Living Green
It would take five Earths to sustainably support the lifestyles of the people of the United States. For over a century, we have been the biggest contributors to climate change. But there is only one world, and we need to change.
Corporations absolutely deserve some share of the blame, but corporations profit by selling to us the products and services they think we want, and would go out of business if we didn’t buy what they had to sell.
Government can help. It can regulate the content of products, the by-products of the processes by which they are produced, and the truthfulness of the advertising to which we are exposed. Government can step in when we and our corporations refuse to exert the self-discipline that is required to avoid catastrophe, and can create and enforce fair and practical rules that everyone must follow so that no one “gets ahead” through irresponsible behavior. It can fund research into healthier and more sustainable alternatives. And it can prevent monopolies that deprive us of choices.
But the reality is that it is We The People who are eating our way out of house and home — by which we mean our planet. The climate crisis is the consequence of billions of people making hundreds of billions of individual decisions about what we eat, what we buy, how we get around, the size of house we live in, what we wear, what we plant in our yards, and much more.
This point was driven home to me recently. One of my relatives decided to have a “destination wedding”. It was in a place to which I was fortunate to have traveled for my tech job, and I really wanted to take my wife there. This seemed to be the perfect opportunity. But just as I was thinking through my plans, the United Nations released a report revealing that the world is on track to increase our CO2 emissions by about 10% by 2030, when it is vital that we actually DECREASE them by about 48% to have any chance of keeping global warming below 1.2˚C and avoid the worst effects of climate change. I knew that flying is a quick way to double or triple my climate footprint, and it occurred to me that if no one decided to fly there, then no airline would fly there. It is the desire of hundreds of people like me to take a trip there on THAT DAY that makes it profitable to burn a plane load of fuel (actually, probably two plane loads, given it is a 2-hop trip) to get there.

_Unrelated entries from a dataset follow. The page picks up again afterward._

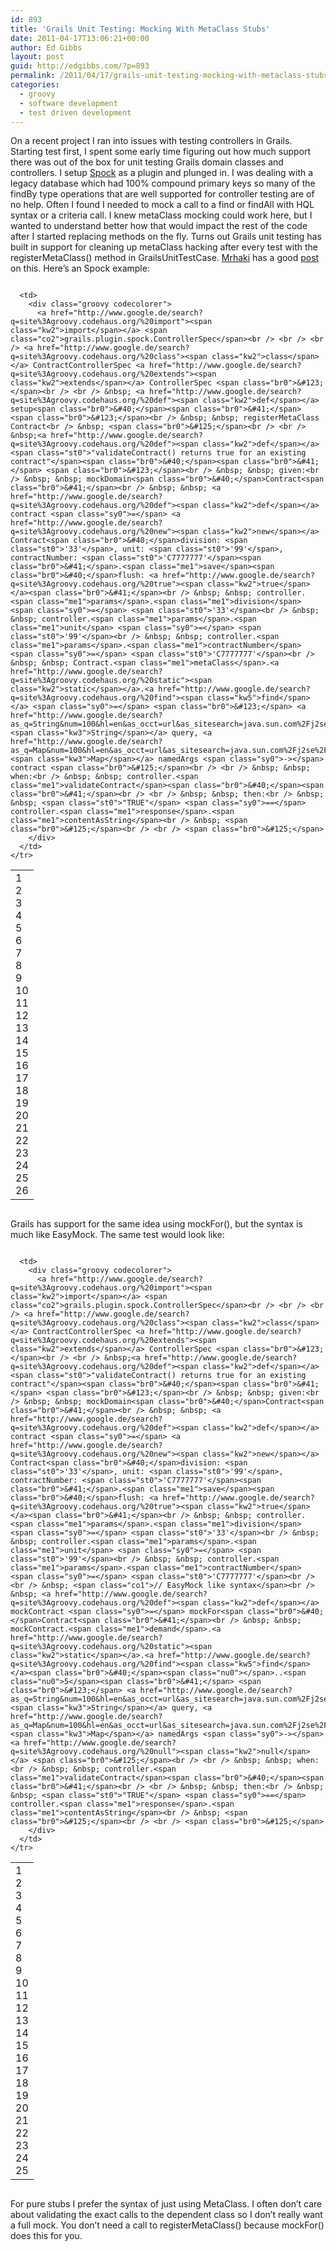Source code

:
 ```yaml
---
id: 893
title: 'Grails Unit Testing: Mocking With MetaClass Stubs'
date: 2011-04-17T13:06:21+00:00
author: Ed Gibbs
layout: post
guid: http://edgibbs.com/?p=893
permalink: /2011/04/17/grails-unit-testing-mocking-with-metaclass-stubs/
categories:
  - groovy
  - software development
  - test driven development
---
```

On a recent project I ran into issues with testing controllers in Grails. Starting test first, I spent some early time figuring out how much support there was out of the box for unit testing Grails domain classes and controllers. I setup [Spock](http://code.google.com/p/spock/) as a plugin and plunged in. I was dealing with a legacy database which had 100% compound primary keys so many of the findBy type operations that are well supported for controller testing are of no help. Often I found I needed to mock a call to a find or findAll with HQL syntax or a criteria call. I knew metaClass mocking could work here, but I wanted to understand better how that would impact the rest of the code after I started replacing methods on the fly. Turns out Grails unit testing has built in support for cleaning up metaClass hacking after every test with the registerMetaClass() method in GrailsUnitTestCase. [Mrhaki](http://mrhaki.blogspot.com/) has a good [post](http://mrhaki.blogspot.com/2010/03/grails-goodness-using-metaclass-with.html) on this. Here&#8217;s an Spock example:

<div class="codecolorer-container groovy vibrant overflow-off" style="overflow:auto;white-space:nowrap;">
  <table cellspacing="0" cellpadding="0">
    <tr>
      <td class="line-numbers">
        <div>
          1<br />2<br />3<br />4<br />5<br />6<br />7<br />8<br />9<br />10<br />11<br />12<br />13<br />14<br />15<br />16<br />17<br />18<br />19<br />20<br />21<br />22<br />23<br />24<br />25<br />26<br />
        </div>
      </td>
      
      <td>
        <div class="groovy codecolorer">
          <a href="http://www.google.de/search?q=site%3Agroovy.codehaus.org/%20import"><span class="kw2">import</span></a> <span class="co2">grails.plugin.spock.ControllerSpec</span><br /> <br /> <br /> <a href="http://www.google.de/search?q=site%3Agroovy.codehaus.org/%20class"><span class="kw2">class</span></a> ContractControllerSpec <a href="http://www.google.de/search?q=site%3Agroovy.codehaus.org/%20extends"><span class="kw2">extends</span></a> ControllerSpec <span class="br0">&#123;</span><br /> <br /> &nbsp; <a href="http://www.google.de/search?q=site%3Agroovy.codehaus.org/%20def"><span class="kw2">def</span></a> setup<span class="br0">&#40;</span><span class="br0">&#41;</span> <span class="br0">&#123;</span><br /> &nbsp; &nbsp; registerMetaClass Contract<br /> &nbsp; <span class="br0">&#125;</span><br /> <br /> &nbsp;<a href="http://www.google.de/search?q=site%3Agroovy.codehaus.org/%20def"><span class="kw2">def</span></a> <span class="st0">"validateContract() returns true for an existing contract"</span><span class="br0">&#40;</span><span class="br0">&#41;</span> <span class="br0">&#123;</span><br /> &nbsp; &nbsp; given:<br /> &nbsp; &nbsp; mockDomain<span class="br0">&#40;</span>Contract<span class="br0">&#41;</span><br /> &nbsp; &nbsp; <a href="http://www.google.de/search?q=site%3Agroovy.codehaus.org/%20def"><span class="kw2">def</span></a> contract <span class="sy0">=</span> <a href="http://www.google.de/search?q=site%3Agroovy.codehaus.org/%20new"><span class="kw2">new</span></a> Contract<span class="br0">&#40;</span>division: <span class="st0">'33'</span>, unit: <span class="st0">'99'</span>, contractNumber: <span class="st0">'C7777777'</span><span class="br0">&#41;</span>.<span class="me1">save</span><span class="br0">&#40;</span>flush: <a href="http://www.google.de/search?q=site%3Agroovy.codehaus.org/%20true"><span class="kw2">true</span></a><span class="br0">&#41;</span><br /> &nbsp; &nbsp; controller.<span class="me1">params</span>.<span class="me1">division</span> <span class="sy0">=</span> <span class="st0">'33'</span><br /> &nbsp; &nbsp; controller.<span class="me1">params</span>.<span class="me1">unit</span> <span class="sy0">=</span> <span class="st0">'99'</span><br /> &nbsp; &nbsp; controller.<span class="me1">params</span>.<span class="me1">contractNumber</span> <span class="sy0">=</span> <span class="st0">'C7777777'</span><br /> &nbsp; &nbsp; Contract.<span class="me1">metaClass</span>.<a href="http://www.google.de/search?q=site%3Agroovy.codehaus.org/%20static"><span class="kw2">static</span></a>.<a href="http://www.google.de/search?q=site%3Agroovy.codehaus.org/%20find"><span class="kw5">find</span></a> <span class="sy0">=</span> <span class="br0">&#123;</span> <a href="http://www.google.de/search?as_q=String&num=100&hl=en&as_occt=url&as_sitesearch=java.sun.com%2Fj2se%2F1%2E5%2E0%2Fdocs%2Fapi%2F"><span class="kw3">String</span></a> query, <a href="http://www.google.de/search?as_q=Map&num=100&hl=en&as_occt=url&as_sitesearch=java.sun.com%2Fj2se%2F1%2E5%2E0%2Fdocs%2Fapi%2F"><span class="kw3">Map</span></a> namedArgs <span class="sy0">-></span> contract <span class="br0">&#125;</span><br /> <br /> &nbsp; &nbsp; when:<br /> &nbsp; &nbsp; controller.<span class="me1">validateContract</span><span class="br0">&#40;</span><span class="br0">&#41;</span><br /> <br /> &nbsp; &nbsp; then:<br /> &nbsp; &nbsp; <span class="st0">"TRUE"</span> <span class="sy0">==</span> controller.<span class="me1">response</span>.<span class="me1">contentAsString</span><br /> &nbsp; <span class="br0">&#125;</span><br /> <br /> <span class="br0">&#125;</span>
        </div>
      </td>
    </tr>
  </table>
</div>

Grails has support for the same idea using mockFor(), but the syntax is much like EasyMock. The same test would look like:

<div class="codecolorer-container groovy vibrant overflow-off" style="overflow:auto;white-space:nowrap;">
  <table cellspacing="0" cellpadding="0">
    <tr>
      <td class="line-numbers">
        <div>
          1<br />2<br />3<br />4<br />5<br />6<br />7<br />8<br />9<br />10<br />11<br />12<br />13<br />14<br />15<br />16<br />17<br />18<br />19<br />20<br />21<br />22<br />23<br />24<br />25<br />
        </div>
      </td>
      
      <td>
        <div class="groovy codecolorer">
          <a href="http://www.google.de/search?q=site%3Agroovy.codehaus.org/%20import"><span class="kw2">import</span></a> <span class="co2">grails.plugin.spock.ControllerSpec</span><br /> <br /> <br /> <a href="http://www.google.de/search?q=site%3Agroovy.codehaus.org/%20class"><span class="kw2">class</span></a> ContractControllerSpec <a href="http://www.google.de/search?q=site%3Agroovy.codehaus.org/%20extends"><span class="kw2">extends</span></a> ControllerSpec <span class="br0">&#123;</span><br /> <br /> &nbsp;<a href="http://www.google.de/search?q=site%3Agroovy.codehaus.org/%20def"><span class="kw2">def</span></a> <span class="st0">"validateContract() returns true for an existing contract"</span><span class="br0">&#40;</span><span class="br0">&#41;</span> <span class="br0">&#123;</span><br /> &nbsp; &nbsp; given:<br /> &nbsp; &nbsp; mockDomain<span class="br0">&#40;</span>Contract<span class="br0">&#41;</span><br /> &nbsp; &nbsp; <a href="http://www.google.de/search?q=site%3Agroovy.codehaus.org/%20def"><span class="kw2">def</span></a> contract <span class="sy0">=</span> <a href="http://www.google.de/search?q=site%3Agroovy.codehaus.org/%20new"><span class="kw2">new</span></a> Contract<span class="br0">&#40;</span>division: <span class="st0">'33'</span>, unit: <span class="st0">'99'</span>, contractNumber: <span class="st0">'C7777777'</span><span class="br0">&#41;</span>.<span class="me1">save</span><span class="br0">&#40;</span>flush: <a href="http://www.google.de/search?q=site%3Agroovy.codehaus.org/%20true"><span class="kw2">true</span></a><span class="br0">&#41;</span><br /> &nbsp; &nbsp; controller.<span class="me1">params</span>.<span class="me1">division</span> <span class="sy0">=</span> <span class="st0">'33'</span><br /> &nbsp; &nbsp; controller.<span class="me1">params</span>.<span class="me1">unit</span> <span class="sy0">=</span> <span class="st0">'99'</span><br /> &nbsp; &nbsp; controller.<span class="me1">params</span>.<span class="me1">contractNumber</span> <span class="sy0">=</span> <span class="st0">'C7777777'</span><br /> <br /> &nbsp; <span class="co1">// EasyMock like syntax</span><br /> &nbsp; <a href="http://www.google.de/search?q=site%3Agroovy.codehaus.org/%20def"><span class="kw2">def</span></a> mockContract <span class="sy0">=</span> mockFor<span class="br0">&#40;</span>Contract<span class="br0">&#41;</span><br /> &nbsp; &nbsp; mockContract.<span class="me1">demand</span>.<a href="http://www.google.de/search?q=site%3Agroovy.codehaus.org/%20static"><span class="kw2">static</span></a>.<a href="http://www.google.de/search?q=site%3Agroovy.codehaus.org/%20find"><span class="kw5">find</span></a><span class="br0">&#40;</span><span class="nu0"></span>..<span class="nu0">5</span><span class="br0">&#41;</span> <span class="br0">&#123;</span> <a href="http://www.google.de/search?as_q=String&num=100&hl=en&as_occt=url&as_sitesearch=java.sun.com%2Fj2se%2F1%2E5%2E0%2Fdocs%2Fapi%2F"><span class="kw3">String</span></a> query, <a href="http://www.google.de/search?as_q=Map&num=100&hl=en&as_occt=url&as_sitesearch=java.sun.com%2Fj2se%2F1%2E5%2E0%2Fdocs%2Fapi%2F"><span class="kw3">Map</span></a> namedArgs <span class="sy0">-></span> <a href="http://www.google.de/search?q=site%3Agroovy.codehaus.org/%20null"><span class="kw2">null</span></a> <span class="br0">&#125;</span><br /> <br /> &nbsp; &nbsp; when:<br /> &nbsp; &nbsp; controller.<span class="me1">validateContract</span><span class="br0">&#40;</span><span class="br0">&#41;</span><br /> <br /> &nbsp; &nbsp; then:<br /> &nbsp; &nbsp; <span class="st0">"TRUE"</span> <span class="sy0">==</span> controller.<span class="me1">response</span>.<span class="me1">contentAsString</span><br /> &nbsp; <span class="br0">&#125;</span><br /> <br /> <span class="br0">&#125;</span>
        </div>
      </td>
    </tr>
  </table>
</div>

For pure stubs I prefer the syntax of just using MetaClass. I often don&#8217;t care about validating the exact calls to the dependent class so I don&#8217;t really want a full mock. You don&#8217;t need a call to registerMetaClass() because mockFor() does this for you.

Analogous decisions occur every day — what am I going to eat for dinner? How am I going to get to work? When am I going to buy my next iPhone? Where do I set my thermostat? It is these many small things in each of our lives that add up to a big thing, and that big thing is multiplied by millions of people living a similar lifestyle, making similar decisions.
The purpose of this part of my website is to provide a place where we can share the things we have done to reduce the negative impact our lifestyles has on the world, and if possible actually make it a better place, so that our children and their children can lead healthy, happy lives. I am going to get it started with the things I have done, but I welcome inputs (through my Comments page) on what you have done.
Discussion
There are a number of good, concise whitepapers on the topic of consumer behavior and climate change. I am extracting a few of the salient points, below, from ScienceDirect and Columbia University studies, among others.
- Carbon footprint increases with income — those with the highest income have the highest climate impact. The richest one percent of the global population emit more than twice as much as the poorest 50 percent. A typical American’s yearly carbon emissions are five times that of the world’s average person. In 2009, U.S. consumers with more than $100,000 in yearly household income made up 22.3 percent of the population, yet produced almost one-third of all U.S. households’ total carbon emissions.
- 45 percent of global greenhouse gas emissions comes solely from the production of the things we use and buy every day. Increased consumption, in general, drives climate change. Consumption (and to a lesser extent population) growth have mostly outrun any beneficial effects of changes in technology over the past few decades.
- Transport has the highest carbon footprint. The biggest impacts come from air travel, followed by the type and volume of automotive travel, in particular via internal combustion engine (ICE) vehicles, and especially large, fuel-inefficient vehicles.
- Food choice has the second highest impact, especially the choice of eating meat from ruminants (cows, sheep, goats. Food waste also plays a surprisingly big role.
- Choices regarding housing have a major impact, particularly in such things as insulation and building envelope (windows, doors, sealing), HVAC (heating, ventilation and air-conditioning), water heat, and appliances.
- Packaging, especially food packaging but also packaging and wrapping of all types of products, from consumer electronics to clothing to office supplies, are a major contributor not only to carbon emissions (through their production, including oil extraction) but also to plastic pollution.